Pictures show how he cleverly stacked the bottles in rows with the bottoms facing inward sand filling the gaps with stones and cement.
“I wanted to build an artistic and usable office,” said Li, who graduated from the Inner Mongolia University of Science and Technology this year.
“This building is also my calling card for my future business plans. It will allow investors to see my products in real life and see my talent.”
Although Li has interned at various construction companies, he said that he was drawn towards doing something more creative.
“There is no creativity and it’s a waste of life to be there,” Li said.
“No matter if I succeed or not, I want to give my dream a try.”

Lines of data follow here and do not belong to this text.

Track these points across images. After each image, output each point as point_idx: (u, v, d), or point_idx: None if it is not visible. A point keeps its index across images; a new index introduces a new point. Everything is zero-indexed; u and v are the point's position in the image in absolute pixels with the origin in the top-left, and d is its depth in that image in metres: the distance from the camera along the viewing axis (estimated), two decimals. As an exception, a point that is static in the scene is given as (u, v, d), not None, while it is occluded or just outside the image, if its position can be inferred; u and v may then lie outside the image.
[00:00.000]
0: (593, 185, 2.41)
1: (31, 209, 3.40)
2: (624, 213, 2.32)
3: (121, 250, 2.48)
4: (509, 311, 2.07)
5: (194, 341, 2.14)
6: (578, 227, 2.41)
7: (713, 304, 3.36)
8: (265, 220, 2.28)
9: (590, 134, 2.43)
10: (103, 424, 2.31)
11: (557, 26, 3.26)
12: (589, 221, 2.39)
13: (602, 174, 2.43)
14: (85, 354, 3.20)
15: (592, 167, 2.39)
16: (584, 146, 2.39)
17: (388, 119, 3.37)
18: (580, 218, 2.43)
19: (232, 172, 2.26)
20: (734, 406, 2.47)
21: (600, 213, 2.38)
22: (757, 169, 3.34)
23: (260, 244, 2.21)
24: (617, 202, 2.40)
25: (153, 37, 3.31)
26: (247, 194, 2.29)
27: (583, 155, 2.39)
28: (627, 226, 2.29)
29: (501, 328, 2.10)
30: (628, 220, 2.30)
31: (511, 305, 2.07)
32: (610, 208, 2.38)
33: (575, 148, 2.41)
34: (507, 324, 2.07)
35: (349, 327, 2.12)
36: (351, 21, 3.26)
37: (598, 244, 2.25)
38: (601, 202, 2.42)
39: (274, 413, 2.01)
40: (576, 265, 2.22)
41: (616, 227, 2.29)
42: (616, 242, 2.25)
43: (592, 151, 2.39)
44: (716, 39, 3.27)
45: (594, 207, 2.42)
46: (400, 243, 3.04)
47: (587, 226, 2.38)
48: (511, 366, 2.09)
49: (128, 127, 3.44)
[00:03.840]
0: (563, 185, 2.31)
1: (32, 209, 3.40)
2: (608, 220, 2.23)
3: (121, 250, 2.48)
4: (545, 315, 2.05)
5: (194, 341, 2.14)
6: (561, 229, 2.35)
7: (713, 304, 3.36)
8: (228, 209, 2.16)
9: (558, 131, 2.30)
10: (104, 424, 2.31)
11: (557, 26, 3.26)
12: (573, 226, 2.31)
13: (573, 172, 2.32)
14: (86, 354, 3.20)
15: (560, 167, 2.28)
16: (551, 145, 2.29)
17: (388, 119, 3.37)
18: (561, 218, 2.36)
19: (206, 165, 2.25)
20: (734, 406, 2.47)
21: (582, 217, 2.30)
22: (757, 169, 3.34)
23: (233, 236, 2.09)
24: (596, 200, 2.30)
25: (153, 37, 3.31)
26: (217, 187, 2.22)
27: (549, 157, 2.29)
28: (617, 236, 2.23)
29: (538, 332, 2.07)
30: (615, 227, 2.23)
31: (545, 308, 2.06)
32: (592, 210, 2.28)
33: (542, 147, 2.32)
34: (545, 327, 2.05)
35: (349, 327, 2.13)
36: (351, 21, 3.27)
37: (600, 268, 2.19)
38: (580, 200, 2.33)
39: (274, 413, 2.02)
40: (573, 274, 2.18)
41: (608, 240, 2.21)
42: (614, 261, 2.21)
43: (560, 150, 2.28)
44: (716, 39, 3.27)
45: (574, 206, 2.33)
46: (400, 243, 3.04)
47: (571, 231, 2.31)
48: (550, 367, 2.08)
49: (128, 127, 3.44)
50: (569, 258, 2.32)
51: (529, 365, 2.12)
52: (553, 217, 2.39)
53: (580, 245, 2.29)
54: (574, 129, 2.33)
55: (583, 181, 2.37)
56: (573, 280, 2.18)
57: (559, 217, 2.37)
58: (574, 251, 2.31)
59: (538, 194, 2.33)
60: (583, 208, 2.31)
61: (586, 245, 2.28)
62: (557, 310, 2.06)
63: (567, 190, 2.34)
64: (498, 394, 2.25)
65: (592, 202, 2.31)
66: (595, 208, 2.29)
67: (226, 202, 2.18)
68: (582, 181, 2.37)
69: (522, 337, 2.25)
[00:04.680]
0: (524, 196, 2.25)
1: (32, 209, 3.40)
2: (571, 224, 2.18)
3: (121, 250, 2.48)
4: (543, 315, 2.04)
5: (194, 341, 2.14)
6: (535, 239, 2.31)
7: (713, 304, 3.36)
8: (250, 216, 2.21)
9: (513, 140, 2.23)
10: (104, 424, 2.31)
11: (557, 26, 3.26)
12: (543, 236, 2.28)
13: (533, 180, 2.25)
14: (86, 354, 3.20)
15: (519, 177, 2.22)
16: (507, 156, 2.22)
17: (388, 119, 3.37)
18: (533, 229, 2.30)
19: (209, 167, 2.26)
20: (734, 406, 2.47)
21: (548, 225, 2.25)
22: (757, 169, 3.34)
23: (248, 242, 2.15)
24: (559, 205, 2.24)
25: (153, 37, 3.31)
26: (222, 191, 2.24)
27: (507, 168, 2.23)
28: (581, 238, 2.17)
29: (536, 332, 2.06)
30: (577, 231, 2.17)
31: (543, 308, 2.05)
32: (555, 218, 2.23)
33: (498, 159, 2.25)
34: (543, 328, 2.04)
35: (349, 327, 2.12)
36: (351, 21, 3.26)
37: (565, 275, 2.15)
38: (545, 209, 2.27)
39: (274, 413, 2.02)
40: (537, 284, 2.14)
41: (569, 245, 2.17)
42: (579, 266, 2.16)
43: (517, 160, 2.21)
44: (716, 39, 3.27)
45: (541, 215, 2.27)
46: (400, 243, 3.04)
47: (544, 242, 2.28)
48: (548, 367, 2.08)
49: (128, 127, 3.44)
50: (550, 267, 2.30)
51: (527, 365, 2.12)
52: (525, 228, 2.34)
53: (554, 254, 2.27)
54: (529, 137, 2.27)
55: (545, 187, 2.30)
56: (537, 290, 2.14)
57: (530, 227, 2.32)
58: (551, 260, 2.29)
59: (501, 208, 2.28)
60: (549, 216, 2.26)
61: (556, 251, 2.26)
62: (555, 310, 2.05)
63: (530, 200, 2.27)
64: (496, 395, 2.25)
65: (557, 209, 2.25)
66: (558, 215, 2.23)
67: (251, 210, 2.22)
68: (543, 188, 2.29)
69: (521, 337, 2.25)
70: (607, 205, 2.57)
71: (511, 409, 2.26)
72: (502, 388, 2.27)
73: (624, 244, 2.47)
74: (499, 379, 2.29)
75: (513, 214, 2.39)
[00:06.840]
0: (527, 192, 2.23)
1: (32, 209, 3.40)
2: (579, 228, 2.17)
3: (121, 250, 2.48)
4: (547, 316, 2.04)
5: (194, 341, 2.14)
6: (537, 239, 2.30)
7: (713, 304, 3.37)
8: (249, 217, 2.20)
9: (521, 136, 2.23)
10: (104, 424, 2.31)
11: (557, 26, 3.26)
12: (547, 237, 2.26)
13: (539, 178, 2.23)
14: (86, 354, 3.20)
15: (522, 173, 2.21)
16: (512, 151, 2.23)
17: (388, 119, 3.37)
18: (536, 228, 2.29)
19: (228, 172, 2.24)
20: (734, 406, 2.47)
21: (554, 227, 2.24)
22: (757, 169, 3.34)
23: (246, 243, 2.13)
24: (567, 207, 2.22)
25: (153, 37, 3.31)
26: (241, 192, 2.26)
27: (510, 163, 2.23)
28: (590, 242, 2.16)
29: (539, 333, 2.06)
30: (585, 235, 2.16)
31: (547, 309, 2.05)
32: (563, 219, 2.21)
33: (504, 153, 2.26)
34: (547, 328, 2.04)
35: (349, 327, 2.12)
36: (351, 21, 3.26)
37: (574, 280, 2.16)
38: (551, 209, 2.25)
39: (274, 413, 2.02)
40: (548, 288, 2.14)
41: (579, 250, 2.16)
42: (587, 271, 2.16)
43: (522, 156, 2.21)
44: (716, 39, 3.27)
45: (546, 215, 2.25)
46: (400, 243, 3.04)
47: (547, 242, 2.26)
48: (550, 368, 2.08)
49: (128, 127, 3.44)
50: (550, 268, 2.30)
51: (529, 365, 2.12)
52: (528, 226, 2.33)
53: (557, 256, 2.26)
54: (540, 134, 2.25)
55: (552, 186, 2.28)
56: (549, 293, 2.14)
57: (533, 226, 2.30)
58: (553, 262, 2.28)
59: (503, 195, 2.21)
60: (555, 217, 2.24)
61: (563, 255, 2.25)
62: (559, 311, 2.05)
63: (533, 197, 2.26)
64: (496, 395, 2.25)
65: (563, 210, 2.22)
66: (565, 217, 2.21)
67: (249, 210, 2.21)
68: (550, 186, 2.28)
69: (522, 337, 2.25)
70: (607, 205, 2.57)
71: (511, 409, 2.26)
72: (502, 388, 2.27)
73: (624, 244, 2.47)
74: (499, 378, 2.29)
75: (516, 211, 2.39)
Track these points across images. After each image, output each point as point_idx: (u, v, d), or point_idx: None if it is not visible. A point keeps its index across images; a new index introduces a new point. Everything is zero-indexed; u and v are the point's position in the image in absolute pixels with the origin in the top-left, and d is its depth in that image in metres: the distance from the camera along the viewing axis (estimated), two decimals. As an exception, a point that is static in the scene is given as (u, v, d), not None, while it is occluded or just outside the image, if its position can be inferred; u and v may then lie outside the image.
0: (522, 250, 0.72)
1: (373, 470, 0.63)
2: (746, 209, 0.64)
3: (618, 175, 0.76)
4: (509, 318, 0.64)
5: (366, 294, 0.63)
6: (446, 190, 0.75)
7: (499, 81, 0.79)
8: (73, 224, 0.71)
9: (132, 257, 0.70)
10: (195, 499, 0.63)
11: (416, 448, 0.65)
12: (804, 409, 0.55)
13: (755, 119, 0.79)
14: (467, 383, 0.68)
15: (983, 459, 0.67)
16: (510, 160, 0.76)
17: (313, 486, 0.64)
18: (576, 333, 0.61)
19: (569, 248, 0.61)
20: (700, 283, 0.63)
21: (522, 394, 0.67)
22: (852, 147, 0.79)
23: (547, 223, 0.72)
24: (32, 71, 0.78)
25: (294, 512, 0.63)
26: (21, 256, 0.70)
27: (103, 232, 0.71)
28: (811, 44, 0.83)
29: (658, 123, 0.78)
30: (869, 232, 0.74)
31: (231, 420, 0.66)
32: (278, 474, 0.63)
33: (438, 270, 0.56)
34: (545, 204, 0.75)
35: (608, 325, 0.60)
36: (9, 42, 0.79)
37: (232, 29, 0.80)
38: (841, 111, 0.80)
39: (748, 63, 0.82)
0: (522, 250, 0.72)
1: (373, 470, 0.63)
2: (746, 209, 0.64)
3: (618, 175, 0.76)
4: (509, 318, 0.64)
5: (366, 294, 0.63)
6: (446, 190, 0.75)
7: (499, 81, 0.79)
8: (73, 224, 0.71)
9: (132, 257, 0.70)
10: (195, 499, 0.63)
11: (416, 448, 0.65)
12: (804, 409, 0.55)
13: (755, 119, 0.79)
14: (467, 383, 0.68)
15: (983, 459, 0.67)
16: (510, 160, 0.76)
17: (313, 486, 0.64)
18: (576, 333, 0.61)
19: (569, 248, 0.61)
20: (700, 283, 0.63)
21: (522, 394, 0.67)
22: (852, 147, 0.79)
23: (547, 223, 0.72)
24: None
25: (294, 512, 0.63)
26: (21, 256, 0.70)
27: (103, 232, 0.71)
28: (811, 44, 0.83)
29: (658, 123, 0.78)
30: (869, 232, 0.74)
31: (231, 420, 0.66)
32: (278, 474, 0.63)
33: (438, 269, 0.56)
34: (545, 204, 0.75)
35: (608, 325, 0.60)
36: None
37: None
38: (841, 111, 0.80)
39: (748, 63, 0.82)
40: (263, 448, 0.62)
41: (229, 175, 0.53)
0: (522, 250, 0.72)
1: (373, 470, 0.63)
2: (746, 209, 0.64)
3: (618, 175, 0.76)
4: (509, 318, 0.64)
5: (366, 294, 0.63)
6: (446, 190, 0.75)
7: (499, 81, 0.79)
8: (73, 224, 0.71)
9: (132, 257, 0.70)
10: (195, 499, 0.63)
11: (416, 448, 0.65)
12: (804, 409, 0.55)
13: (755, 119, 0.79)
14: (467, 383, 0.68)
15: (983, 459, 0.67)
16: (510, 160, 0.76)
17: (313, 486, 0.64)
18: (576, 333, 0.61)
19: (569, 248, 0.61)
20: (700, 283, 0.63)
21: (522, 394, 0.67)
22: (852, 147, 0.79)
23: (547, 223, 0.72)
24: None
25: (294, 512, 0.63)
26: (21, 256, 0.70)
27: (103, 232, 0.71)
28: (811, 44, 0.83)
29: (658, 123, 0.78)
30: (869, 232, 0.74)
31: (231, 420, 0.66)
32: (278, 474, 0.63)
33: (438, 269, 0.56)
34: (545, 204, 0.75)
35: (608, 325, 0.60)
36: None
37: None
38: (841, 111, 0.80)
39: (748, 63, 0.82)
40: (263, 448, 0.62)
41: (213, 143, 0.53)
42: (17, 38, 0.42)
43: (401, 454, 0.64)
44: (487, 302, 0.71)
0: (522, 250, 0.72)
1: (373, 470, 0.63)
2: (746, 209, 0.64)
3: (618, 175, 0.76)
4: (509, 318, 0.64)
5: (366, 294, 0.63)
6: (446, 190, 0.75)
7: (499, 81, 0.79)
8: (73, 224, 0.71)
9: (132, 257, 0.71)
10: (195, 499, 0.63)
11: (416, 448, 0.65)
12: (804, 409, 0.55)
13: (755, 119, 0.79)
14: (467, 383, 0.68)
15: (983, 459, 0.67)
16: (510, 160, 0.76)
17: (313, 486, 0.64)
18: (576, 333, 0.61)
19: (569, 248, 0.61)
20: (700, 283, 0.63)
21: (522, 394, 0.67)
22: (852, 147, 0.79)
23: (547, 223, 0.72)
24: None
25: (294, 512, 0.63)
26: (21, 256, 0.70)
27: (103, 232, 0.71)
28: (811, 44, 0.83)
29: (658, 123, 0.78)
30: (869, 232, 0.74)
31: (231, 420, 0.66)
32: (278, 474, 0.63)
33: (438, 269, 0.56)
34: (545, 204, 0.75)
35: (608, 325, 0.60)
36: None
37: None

Li plans to sell clients real-life ideas like this beer-bottle office, instead of drawing up plans and designs on pieces of paper.
“It will allow investors to see my products in real life and see my talent,” the young architecture graduate added.
Li’s father is quite supportive of his outside-the-box venture.
“He has been very independent from a young age.
We could see that he has a strong determination to create his own business,” he said.
“When he proposed to build the glass house, although we are a family of limited means I immediately told him he would have my complete support.”
The project cost Li and his family 70,000 yuan (about $11,000) to complete.
Meanwhile, Li’s neighbors are totally in awe of his stunning creation.
“At night it looks even better. The lights are on and the building glows. Some of the green light shines over to the nearby road,” Li Yan, a neighbor, said.
However, a local architect did question the strength of the structure.
“The second floor has no load bearing walls and the bottles have a limit to the load they can bear,” said Tang Ji, who runs a design company in Chongqing.
“If these factors are not taken into account there is a risk of collapse.”
But if this Russian house built entirely of champagne bottles is any proof, Li’s office might just stand for decades!